# Provided material:
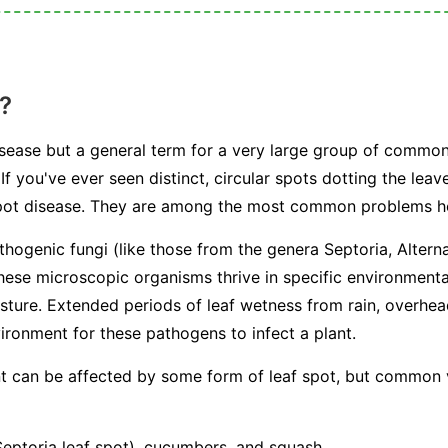
?
 disease but a general term for a very large group of commo
If you've ever seen distinct, circular spots dotting the leav
 spot disease. They are among the most common problems 
athogenic fungi (like those from the genera
Septoria
,
Altern
hese microscopic organisms thrive in specific environmenta
sture. Extended periods of leaf wetness from rain, overhe
ironment for these pathogens to infect a plant.
ant can be affected by some form of leaf spot, but common
ptoria leaf spot), cucumbers, and squash.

# Prompt:
Starting at the first line of the entries, restate word for word everything through the line that holds "hese microscopic organisms", both ends included, but omit any pictures.

# Finished exercise:
?
 disease but a general term for a very large group of commo
If you've ever seen distinct, circular spots dotting the leav
 spot disease. They are among the most common problems 
athogenic fungi (like those from the genera
Septoria
,
Altern
hese microscopic organisms thrive in specific environmenta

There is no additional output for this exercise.